** START ENTRIES PROVIDED **
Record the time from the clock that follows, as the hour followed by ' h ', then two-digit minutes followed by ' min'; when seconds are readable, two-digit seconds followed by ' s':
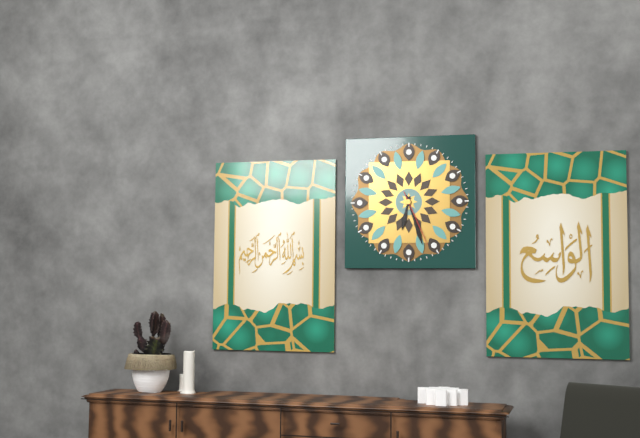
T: 6 h 27 min 26 s
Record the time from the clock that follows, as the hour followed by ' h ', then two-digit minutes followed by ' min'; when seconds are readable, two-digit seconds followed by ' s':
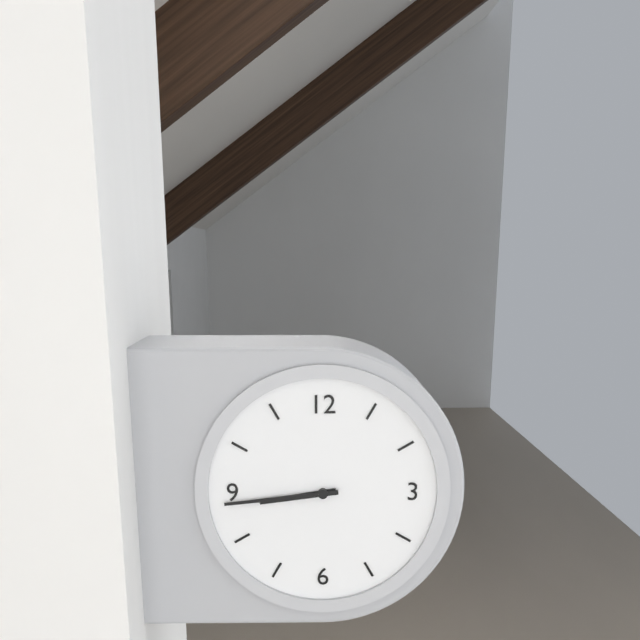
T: 8 h 44 min
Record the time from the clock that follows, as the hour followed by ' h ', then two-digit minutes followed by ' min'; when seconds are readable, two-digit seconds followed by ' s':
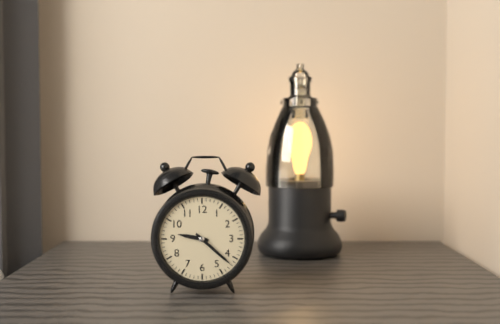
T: 9 h 22 min
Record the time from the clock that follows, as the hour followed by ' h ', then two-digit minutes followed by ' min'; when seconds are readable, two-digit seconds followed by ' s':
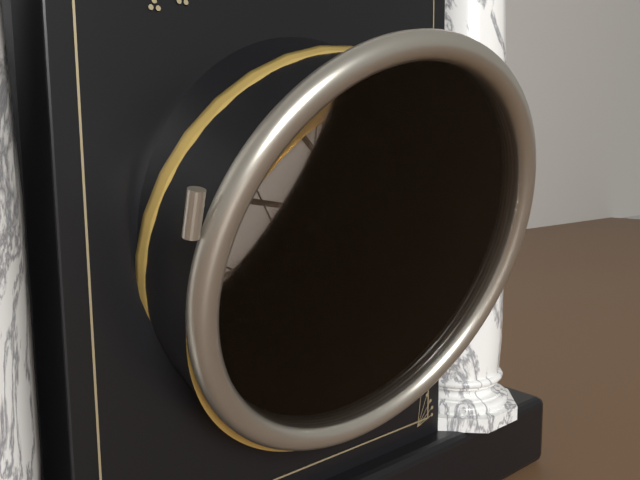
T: 9 h 03 min
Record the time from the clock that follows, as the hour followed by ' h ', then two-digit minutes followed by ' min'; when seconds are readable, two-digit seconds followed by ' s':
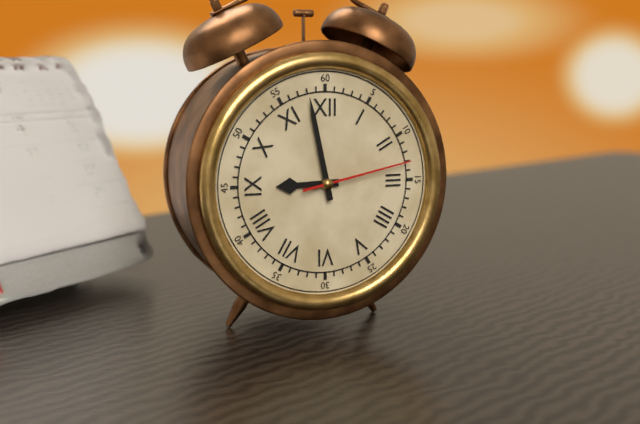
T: 8 h 58 min 13 s
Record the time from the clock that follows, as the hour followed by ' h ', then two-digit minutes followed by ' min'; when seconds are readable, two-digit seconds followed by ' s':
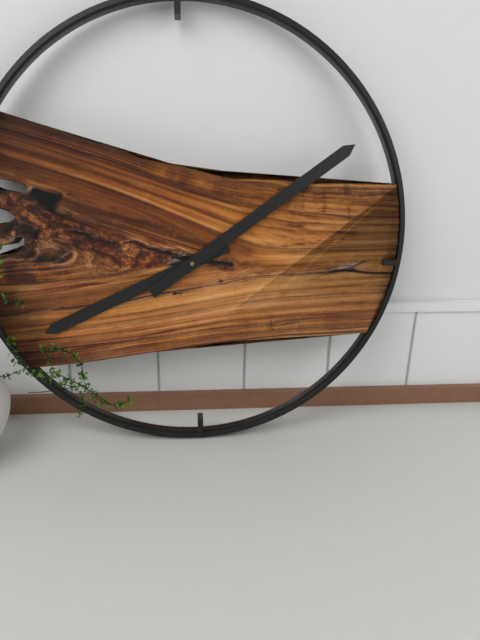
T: 8 h 09 min
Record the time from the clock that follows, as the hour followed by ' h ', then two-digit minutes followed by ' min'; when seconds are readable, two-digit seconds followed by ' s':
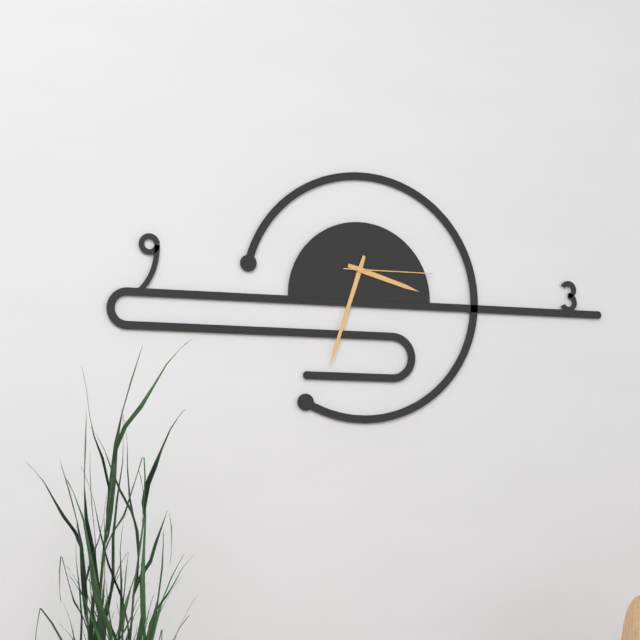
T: 3 h 33 min 15 s
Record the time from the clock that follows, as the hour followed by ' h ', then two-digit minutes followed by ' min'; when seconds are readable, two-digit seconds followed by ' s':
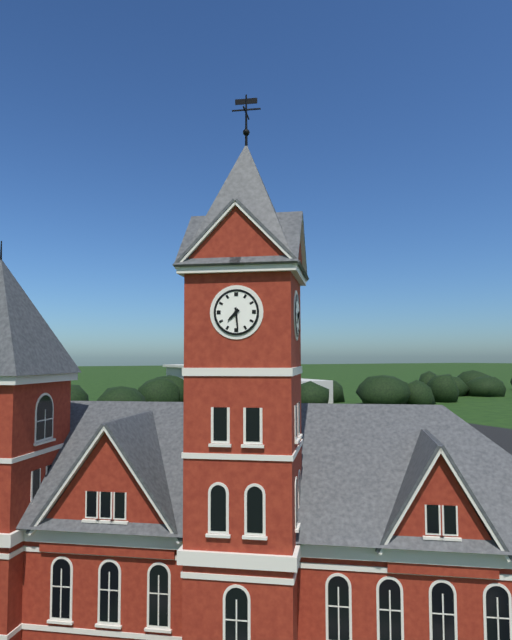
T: 7 h 29 min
** END ENTRIES PROVIDED **
• _TO DO_
Revise all the items above by changing "clock" to "timepiece" and keeping everything else the same. Omit the pictures from your answer.

• _FULL RESPONSE_
Record the time from the timepiece that follows, as the hour followed by ' h ', then two-digit minutes followed by ' min'; when seconds are readable, two-digit seconds followed by ' s':
T: 6 h 27 min 26 s
Record the time from the timepiece that follows, as the hour followed by ' h ', then two-digit minutes followed by ' min'; when seconds are readable, two-digit seconds followed by ' s':
T: 8 h 44 min
Record the time from the timepiece that follows, as the hour followed by ' h ', then two-digit minutes followed by ' min'; when seconds are readable, two-digit seconds followed by ' s':
T: 9 h 22 min
Record the time from the timepiece that follows, as the hour followed by ' h ', then two-digit minutes followed by ' min'; when seconds are readable, two-digit seconds followed by ' s':
T: 9 h 03 min
Record the time from the timepiece that follows, as the hour followed by ' h ', then two-digit minutes followed by ' min'; when seconds are readable, two-digit seconds followed by ' s':
T: 8 h 58 min 13 s
Record the time from the timepiece that follows, as the hour followed by ' h ', then two-digit minutes followed by ' min'; when seconds are readable, two-digit seconds followed by ' s':
T: 8 h 09 min
Record the time from the timepiece that follows, as the hour followed by ' h ', then two-digit minutes followed by ' min'; when seconds are readable, two-digit seconds followed by ' s':
T: 3 h 33 min 15 s
Record the time from the timepiece that follows, as the hour followed by ' h ', then two-digit minutes followed by ' min'; when seconds are readable, two-digit seconds followed by ' s':
T: 7 h 29 min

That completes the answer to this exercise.